At the trial of the case defendant virtually rendered the collector’s assessment untenable by conceding, as correct, the amount of wool in grease accounted for and delivered by plaintiff and the quantity of clean content reported by the customs officials in Philadelphia, but pressed the jurisdictional question raised in the motion to dismiss, which, as hereinabove stated, was granted.

In its motion for rehearing, plaintiff claims that the action "against which the protest is- directed “determined the dutiable status of the wool,” and is a decision of the collector within the purview of the statute, section 514, Tariff Act of 1930 (19 U. S. C. 1940 ed. § 1514), through which valid protest may lodge. That contention is fully supported in defendant’s memorandum which, in part, reads as follows:

It is now the government’s view that protest lies under section 514 against a decision of the collector as to the rate and amount of duty chargeable upon the portion of wool claimed to have been diverted by the transferee. The sum thus ascertained is computed as a duty and the liability for its payment by the transferee is determined by the provisions of paragraph 1101 (b) and the terms of the bond furnished by the transferee.
* * *. The decision of the collector resulted from a change in the status of part of the wool and constituted a determination made after liquidation.that duty at a specified rate and in a specified amount was due on the difference claimed to exist between the amount of clean wool imported and the amount accounted for by the transferee after scouring.

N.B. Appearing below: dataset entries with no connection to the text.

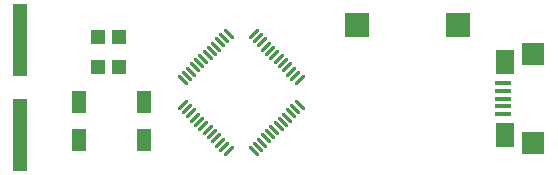
<source format=gtp>
G04*
G04 #@! TF.GenerationSoftware,Altium Limited,Altium Designer,20.0.13 (296)*
G04*
G04 Layer_Color=8421504*
%FSLAX25Y25*%
%MOIN*%
G70*
G01*
G75*
%ADD19R,0.05315X0.01575*%
%ADD20R,0.06299X0.08268*%
%ADD21R,0.07480X0.07480*%
%ADD22R,0.08465X0.08465*%
%ADD23R,0.07874X0.07874*%
G04:AMPARAMS|DCode=24|XSize=11.81mil|YSize=47.24mil|CornerRadius=0mil|HoleSize=0mil|Usage=FLASHONLY|Rotation=45.000|XOffset=0mil|YOffset=0mil|HoleType=Round|Shape=Round|*
%AMOVALD24*
21,1,0.03543,0.01181,0.00000,0.00000,135.0*
1,1,0.01181,0.01253,-0.01253*
1,1,0.01181,-0.01253,0.01253*
%
%ADD24OVALD24*%

G04:AMPARAMS|DCode=25|XSize=11.81mil|YSize=47.24mil|CornerRadius=0mil|HoleSize=0mil|Usage=FLASHONLY|Rotation=135.000|XOffset=0mil|YOffset=0mil|HoleType=Round|Shape=Round|*
%AMOVALD25*
21,1,0.03543,0.01181,0.00000,0.00000,225.0*
1,1,0.01181,0.01253,0.01253*
1,1,0.01181,-0.01253,-0.01253*
%
%ADD25OVALD25*%

%ADD26R,0.04724X0.24000*%
%ADD27R,0.05118X0.07480*%
%ADD28R,0.04724X0.04724*%
D19*
X190206Y37381D02*
D03*
Y39940D02*
D03*
Y42499D02*
D03*
Y45058D02*
D03*
Y47617D02*
D03*
D20*
X190698Y30294D02*
D03*
Y54704D02*
D03*
D21*
X200246Y27538D02*
D03*
Y57460D02*
D03*
D22*
X175000Y67000D02*
D03*
D23*
X141535D02*
D03*
D24*
X83310Y48716D02*
D03*
X84701Y50108D02*
D03*
X86093Y51500D02*
D03*
X87485Y52892D02*
D03*
X88877Y54284D02*
D03*
X90269Y55676D02*
D03*
X91661Y57068D02*
D03*
X93053Y58460D02*
D03*
X94445Y59852D02*
D03*
X95837Y61244D02*
D03*
X97229Y62635D02*
D03*
X98621Y64028D02*
D03*
X122284Y40365D02*
D03*
X120892Y38972D02*
D03*
X119500Y37581D02*
D03*
X118108Y36189D02*
D03*
X116716Y34797D02*
D03*
X115324Y33405D02*
D03*
X113932Y32013D02*
D03*
X112540Y30621D02*
D03*
X111148Y29229D02*
D03*
X109756Y27837D02*
D03*
X108364Y26445D02*
D03*
X106973Y25053D02*
D03*
D25*
Y64028D02*
D03*
X108364Y62635D02*
D03*
X109756Y61244D02*
D03*
X111148Y59852D02*
D03*
X112540Y58460D02*
D03*
X113932Y57068D02*
D03*
X115324Y55676D02*
D03*
X116716Y54284D02*
D03*
X118108Y52892D02*
D03*
X119500Y51500D02*
D03*
X120892Y50108D02*
D03*
X122284Y48716D02*
D03*
X98621Y25053D02*
D03*
X97229Y26445D02*
D03*
X95837Y27837D02*
D03*
X94445Y29229D02*
D03*
X93053Y30621D02*
D03*
X91661Y32013D02*
D03*
X90269Y33405D02*
D03*
X88877Y34797D02*
D03*
X87485Y36189D02*
D03*
X86093Y37581D02*
D03*
X84701Y38972D02*
D03*
X83310Y40365D02*
D03*
D26*
X29232Y61910D02*
D03*
Y30413D02*
D03*
D27*
X70374Y28839D02*
D03*
X48720D02*
D03*
X70374Y41437D02*
D03*
X48720Y41437D02*
D03*
D28*
X62063Y53149D02*
D03*
X55063D02*
D03*
X61965Y63090D02*
D03*
X54965D02*
D03*
M02*

</source>
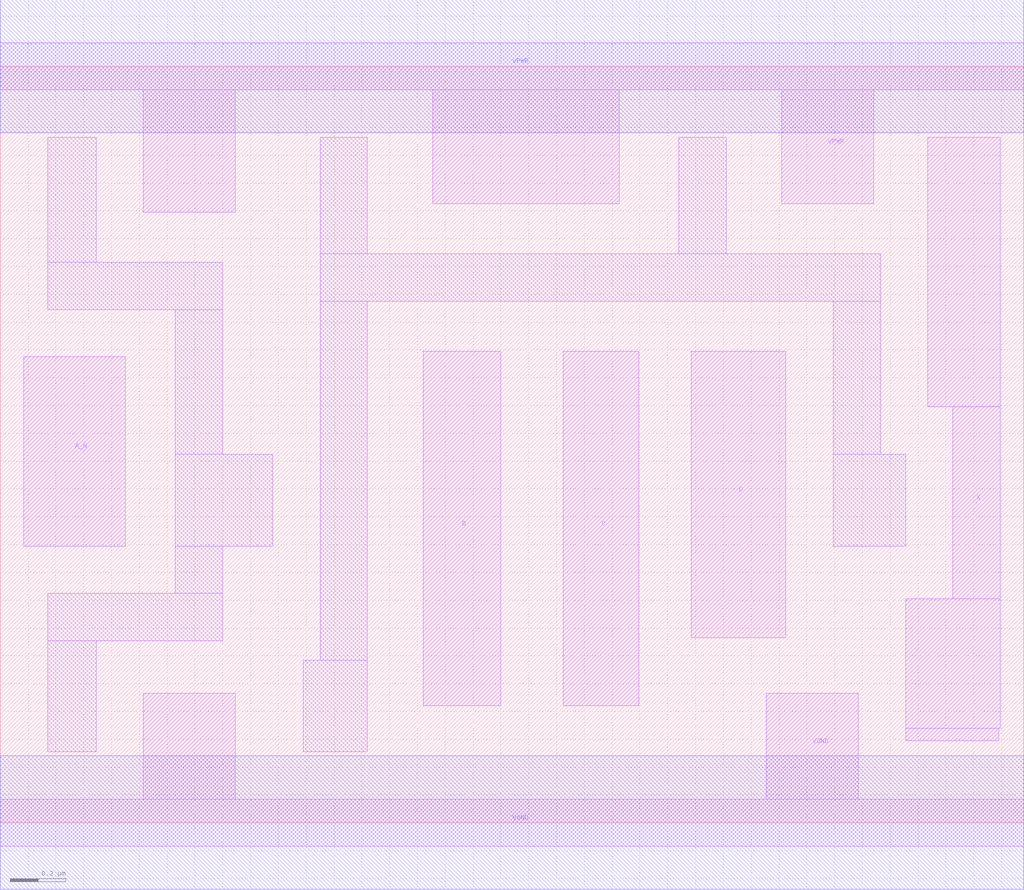
<source format=lef>
# Copyright 2020 The SkyWater PDK Authors
#
# Licensed under the Apache License, Version 2.0 (the "License");
# you may not use this file except in compliance with the License.
# You may obtain a copy of the License at
#
#     https://www.apache.org/licenses/LICENSE-2.0
#
# Unless required by applicable law or agreed to in writing, software
# distributed under the License is distributed on an "AS IS" BASIS,
# WITHOUT WARRANTIES OR CONDITIONS OF ANY KIND, either express or implied.
# See the License for the specific language governing permissions and
# limitations under the License.
#
# SPDX-License-Identifier: Apache-2.0

VERSION 5.5 ;
NAMESCASESENSITIVE ON ;
BUSBITCHARS "[]" ;
DIVIDERCHAR "/" ;
MACRO sky130_fd_sc_hd__and4b_1
  CLASS CORE ;
  SOURCE USER ;
  ORIGIN  0.000000  0.000000 ;
  SIZE  3.680000 BY  2.720000 ;
  SYMMETRY X Y R90 ;
  SITE unithd ;
  PIN A_N
    ANTENNAGATEAREA  0.126000 ;
    DIRECTION INPUT ;
    USE SIGNAL ;
    PORT
      LAYER li1 ;
        RECT 0.085000 0.995000 0.450000 1.675000 ;
    END
  END A_N
  PIN B
    ANTENNAGATEAREA  0.126000 ;
    DIRECTION INPUT ;
    USE SIGNAL ;
    PORT
      LAYER li1 ;
        RECT 1.520000 0.420000 1.800000 1.695000 ;
    END
  END B
  PIN C
    ANTENNAGATEAREA  0.126000 ;
    DIRECTION INPUT ;
    USE SIGNAL ;
    PORT
      LAYER li1 ;
        RECT 2.025000 0.420000 2.295000 1.695000 ;
    END
  END C
  PIN D
    ANTENNAGATEAREA  0.126000 ;
    DIRECTION INPUT ;
    USE SIGNAL ;
    PORT
      LAYER li1 ;
        RECT 2.485000 0.665000 2.825000 1.695000 ;
    END
  END D
  PIN X
    ANTENNADIFFAREA  0.429000 ;
    DIRECTION OUTPUT ;
    USE SIGNAL ;
    PORT
      LAYER li1 ;
        RECT 3.255000 0.295000 3.590000 0.340000 ;
        RECT 3.255000 0.340000 3.595000 0.805000 ;
        RECT 3.335000 1.495000 3.595000 2.465000 ;
        RECT 3.425000 0.805000 3.595000 1.495000 ;
    END
  END X
  PIN VGND
    DIRECTION INOUT ;
    SHAPE ABUTMENT ;
    USE GROUND ;
    PORT
      LAYER li1 ;
        RECT 0.000000 -0.085000 3.680000 0.085000 ;
        RECT 0.515000  0.085000 0.845000 0.465000 ;
        RECT 2.755000  0.085000 3.085000 0.465000 ;
    END
    PORT
      LAYER met1 ;
        RECT 0.000000 -0.240000 3.680000 0.240000 ;
    END
  END VGND
  PIN VPWR
    DIRECTION INOUT ;
    SHAPE ABUTMENT ;
    USE POWER ;
    PORT
      LAYER li1 ;
        RECT 0.000000 2.635000 3.680000 2.805000 ;
        RECT 0.515000 2.195000 0.845000 2.635000 ;
        RECT 1.555000 2.225000 2.225000 2.635000 ;
        RECT 2.810000 2.225000 3.140000 2.635000 ;
    END
    PORT
      LAYER met1 ;
        RECT 0.000000 2.480000 3.680000 2.960000 ;
    END
  END VPWR
  OBS
    LAYER li1 ;
      RECT 0.170000 0.255000 0.345000 0.655000 ;
      RECT 0.170000 0.655000 0.800000 0.825000 ;
      RECT 0.170000 1.845000 0.800000 2.015000 ;
      RECT 0.170000 2.015000 0.345000 2.465000 ;
      RECT 0.630000 0.825000 0.800000 0.995000 ;
      RECT 0.630000 0.995000 0.980000 1.325000 ;
      RECT 0.630000 1.325000 0.800000 1.845000 ;
      RECT 1.090000 0.255000 1.320000 0.585000 ;
      RECT 1.150000 0.585000 1.320000 1.875000 ;
      RECT 1.150000 1.875000 3.165000 2.045000 ;
      RECT 1.150000 2.045000 1.320000 2.465000 ;
      RECT 2.440000 2.045000 2.610000 2.465000 ;
      RECT 2.995000 0.995000 3.255000 1.325000 ;
      RECT 2.995000 1.325000 3.165000 1.875000 ;
  END
END sky130_fd_sc_hd__and4b_1
END LIBRARY

</source>
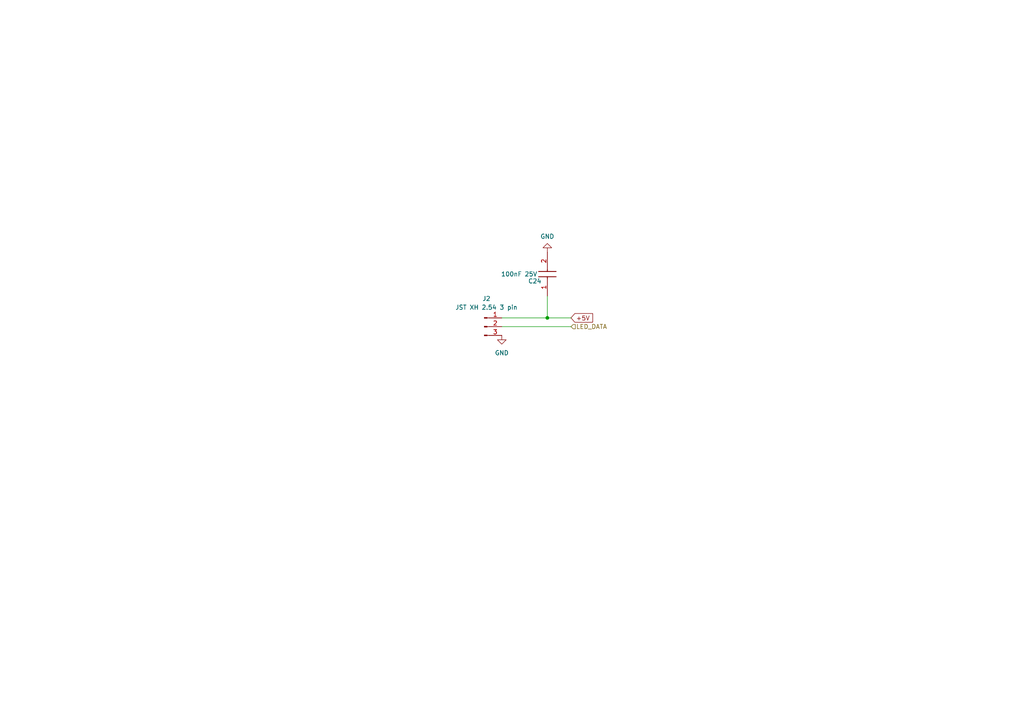
<source format=kicad_sch>
(kicad_sch
	(version 20231120)
	(generator "eeschema")
	(generator_version "8.0")
	(uuid "670daea3-f3fd-4b98-88ec-5de1dd7aa021")
	(paper "A4")
	
	(junction
		(at 158.75 92.202)
		(diameter 0)
		(color 0 0 0 0)
		(uuid "d00da2a0-5a7e-4e2a-8c30-35c6d8a758bc")
	)
	(wire
		(pts
			(xy 145.542 94.742) (xy 165.608 94.742)
		)
		(stroke
			(width 0)
			(type default)
		)
		(uuid "05abec1e-1057-4e10-9041-cc87b69ce1bc")
	)
	(wire
		(pts
			(xy 158.75 92.202) (xy 165.608 92.202)
		)
		(stroke
			(width 0)
			(type default)
		)
		(uuid "7c457d31-4cb4-40f0-9e49-c01cd8b21f79")
	)
	(wire
		(pts
			(xy 158.75 85.852) (xy 158.75 92.202)
		)
		(stroke
			(width 0)
			(type default)
		)
		(uuid "a7a7acb0-6ecb-4895-bdc9-8849ce9cb705")
	)
	(wire
		(pts
			(xy 145.542 92.202) (xy 158.75 92.202)
		)
		(stroke
			(width 0)
			(type default)
		)
		(uuid "ced17db3-7729-4f07-9016-2b58cf3befb9")
	)
	(global_label "+5V"
		(shape input)
		(at 165.608 92.202 0)
		(fields_autoplaced yes)
		(effects
			(font
				(size 1.27 1.27)
			)
			(justify left)
		)
		(uuid "12757a5f-0a8e-4180-83ff-f4d8246a267b")
		(property "Intersheetrefs" "${INTERSHEET_REFS}"
			(at 172.4637 92.202 0)
			(effects
				(font
					(size 1.27 1.27)
				)
				(justify left)
				(hide yes)
			)
		)
	)
	(hierarchical_label "LED_DATA"
		(shape input)
		(at 165.608 94.742 0)
		(fields_autoplaced yes)
		(effects
			(font
				(size 1.27 1.27)
			)
			(justify left)
		)
		(uuid "4cef7820-fbc8-49de-ae83-f582d485c5d2")
	)
	(symbol
		(lib_id "power:GND")
		(at 145.542 97.282 0)
		(unit 1)
		(exclude_from_sim no)
		(in_bom yes)
		(on_board yes)
		(dnp no)
		(fields_autoplaced yes)
		(uuid "40e71041-9a89-42a9-a93a-86d852ea963c")
		(property "Reference" "#PWR07"
			(at 145.542 103.632 0)
			(effects
				(font
					(size 1.27 1.27)
				)
				(hide yes)
			)
		)
		(property "Value" "GND"
			(at 145.542 102.362 0)
			(effects
				(font
					(size 1.27 1.27)
				)
			)
		)
		(property "Footprint" ""
			(at 145.542 97.282 0)
			(effects
				(font
					(size 1.27 1.27)
				)
				(hide yes)
			)
		)
		(property "Datasheet" ""
			(at 145.542 97.282 0)
			(effects
				(font
					(size 1.27 1.27)
				)
				(hide yes)
			)
		)
		(property "Description" "Power symbol creates a global label with name \"GND\" , ground"
			(at 145.542 97.282 0)
			(effects
				(font
					(size 1.27 1.27)
				)
				(hide yes)
			)
		)
		(pin "1"
			(uuid "36a49fe9-34e3-40da-a30a-77cec66c8281")
		)
		(instances
			(project "nixie_alarm_main_board"
				(path "/a0d555d7-39a0-4a98-b831-70d97d0aa5a1/c8a550e7-ee44-4308-8024-1fb1e2d872b6"
					(reference "#PWR07")
					(unit 1)
				)
			)
		)
	)
	(symbol
		(lib_id "SamacSys_Parts:GRM033R71E101KA01J")
		(at 158.75 85.852 90)
		(unit 1)
		(exclude_from_sim no)
		(in_bom yes)
		(on_board yes)
		(dnp no)
		(uuid "5a96bc0e-696c-4d11-b980-13b01bd67826")
		(property "Reference" "C24"
			(at 153.162 81.534 90)
			(effects
				(font
					(size 1.27 1.27)
				)
				(justify right)
			)
		)
		(property "Value" "100nF 25V"
			(at 145.288 79.502 90)
			(effects
				(font
					(size 1.27 1.27)
				)
				(justify right)
			)
		)
		(property "Footprint" "Capacitor_SMD:C_0805_2012Metric_Pad1.18x1.45mm_HandSolder"
			(at 254.94 76.962 0)
			(effects
				(font
					(size 1.27 1.27)
				)
				(justify left top)
				(hide yes)
			)
		)
		(property "Datasheet" "https://search.murata.co.jp/Ceramy/image/img/A01X/G101/ENG/GRM033R71E101KA01-01A.pdf"
			(at 354.94 76.962 0)
			(effects
				(font
					(size 1.27 1.27)
				)
				(justify left top)
				(hide yes)
			)
		)
		(property "Description" "Multilayer Ceramic Capacitors MLCC - SMD/SMT 100pF 25 volts 10%"
			(at 158.75 85.852 0)
			(effects
				(font
					(size 1.27 1.27)
				)
				(hide yes)
			)
		)
		(property "Height" "0.5"
			(at 554.94 76.962 0)
			(effects
				(font
					(size 1.27 1.27)
				)
				(justify left top)
				(hide yes)
			)
		)
		(property "Mouser Part Number" "81-GRM033R71E101KA1J"
			(at 654.94 76.962 0)
			(effects
				(font
					(size 1.27 1.27)
				)
				(justify left top)
				(hide yes)
			)
		)
		(property "Mouser Price/Stock" "https://www.mouser.co.uk/ProductDetail/Murata-Electronics/GRM033R71E101KA01J?qs=563MOeNa05Lmru4oTW10Jw%3D%3D"
			(at 754.94 76.962 0)
			(effects
				(font
					(size 1.27 1.27)
				)
				(justify left top)
				(hide yes)
			)
		)
		(property "Manufacturer_Name" "Murata Electronics"
			(at 854.94 76.962 0)
			(effects
				(font
					(size 1.27 1.27)
				)
				(justify left top)
				(hide yes)
			)
		)
		(property "Manufacturer_Part_Number" "GRM033R71E101KA01J"
			(at 954.94 76.962 0)
			(effects
				(font
					(size 1.27 1.27)
				)
				(justify left top)
				(hide yes)
			)
		)
		(pin "1"
			(uuid "823ea205-c3b1-4c12-96c3-217e65e5c149")
		)
		(pin "2"
			(uuid "e4377878-f42c-4654-bdfc-f4ad905a6543")
		)
		(instances
			(project "nixie_alarm_main_board"
				(path "/a0d555d7-39a0-4a98-b831-70d97d0aa5a1/c8a550e7-ee44-4308-8024-1fb1e2d872b6"
					(reference "C24")
					(unit 1)
				)
			)
		)
	)
	(symbol
		(lib_id "Connector:Conn_01x03_Pin")
		(at 140.462 94.742 0)
		(unit 1)
		(exclude_from_sim no)
		(in_bom yes)
		(on_board yes)
		(dnp no)
		(fields_autoplaced yes)
		(uuid "83dc1762-fa1f-427f-af3e-d1c323f301ec")
		(property "Reference" "J2"
			(at 141.097 86.614 0)
			(effects
				(font
					(size 1.27 1.27)
				)
			)
		)
		(property "Value" "JST XH 2.54 3 pin"
			(at 141.097 89.154 0)
			(effects
				(font
					(size 1.27 1.27)
				)
			)
		)
		(property "Footprint" "Connector_JST:JST_XH_B3B-XH-A_1x03_P2.50mm_Vertical"
			(at 140.462 94.742 0)
			(effects
				(font
					(size 1.27 1.27)
				)
				(hide yes)
			)
		)
		(property "Datasheet" "~"
			(at 140.462 94.742 0)
			(effects
				(font
					(size 1.27 1.27)
				)
				(hide yes)
			)
		)
		(property "Description" "Generic connector, single row, 01x03, script generated"
			(at 140.462 94.742 0)
			(effects
				(font
					(size 1.27 1.27)
				)
				(hide yes)
			)
		)
		(pin "3"
			(uuid "06e00e75-a8ba-4301-9a6a-99f617574a53")
		)
		(pin "1"
			(uuid "6c2f26b7-21ec-4467-9a14-6eba9335b7c8")
		)
		(pin "2"
			(uuid "9522f9ef-5fc4-4b5b-a215-f7c79261cb58")
		)
		(instances
			(project "nixie_alarm_main_board"
				(path "/a0d555d7-39a0-4a98-b831-70d97d0aa5a1/c8a550e7-ee44-4308-8024-1fb1e2d872b6"
					(reference "J2")
					(unit 1)
				)
			)
		)
	)
	(symbol
		(lib_id "power:GND")
		(at 158.75 73.152 180)
		(unit 1)
		(exclude_from_sim no)
		(in_bom yes)
		(on_board yes)
		(dnp no)
		(fields_autoplaced yes)
		(uuid "8a5036bc-116a-4c70-bc88-43845c1758bd")
		(property "Reference" "#PWR054"
			(at 158.75 66.802 0)
			(effects
				(font
					(size 1.27 1.27)
				)
				(hide yes)
			)
		)
		(property "Value" "GND"
			(at 158.75 68.58 0)
			(effects
				(font
					(size 1.27 1.27)
				)
			)
		)
		(property "Footprint" ""
			(at 158.75 73.152 0)
			(effects
				(font
					(size 1.27 1.27)
				)
				(hide yes)
			)
		)
		(property "Datasheet" ""
			(at 158.75 73.152 0)
			(effects
				(font
					(size 1.27 1.27)
				)
				(hide yes)
			)
		)
		(property "Description" "Power symbol creates a global label with name \"GND\" , ground"
			(at 158.75 73.152 0)
			(effects
				(font
					(size 1.27 1.27)
				)
				(hide yes)
			)
		)
		(pin "1"
			(uuid "47aa7258-88b6-4fda-b618-cdbc27437dd1")
		)
		(instances
			(project "nixie_alarm_main_board"
				(path "/a0d555d7-39a0-4a98-b831-70d97d0aa5a1/c8a550e7-ee44-4308-8024-1fb1e2d872b6"
					(reference "#PWR054")
					(unit 1)
				)
			)
		)
	)
)

</source>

Defendant’s attitude, as reflected in the above quotation, materially differs from that assumed when the case was first presented. The effect of defendant’s present position is to render the protest timely — it was filed within 60 days from the date of the collector’s determination of duty — and thus permits favorable action on what we characterized in our opinion as a “meritorious claim of plaintiff — conceded by defendant but defeated only under a severe technicality.”

The motion for rehearing is therefore granted.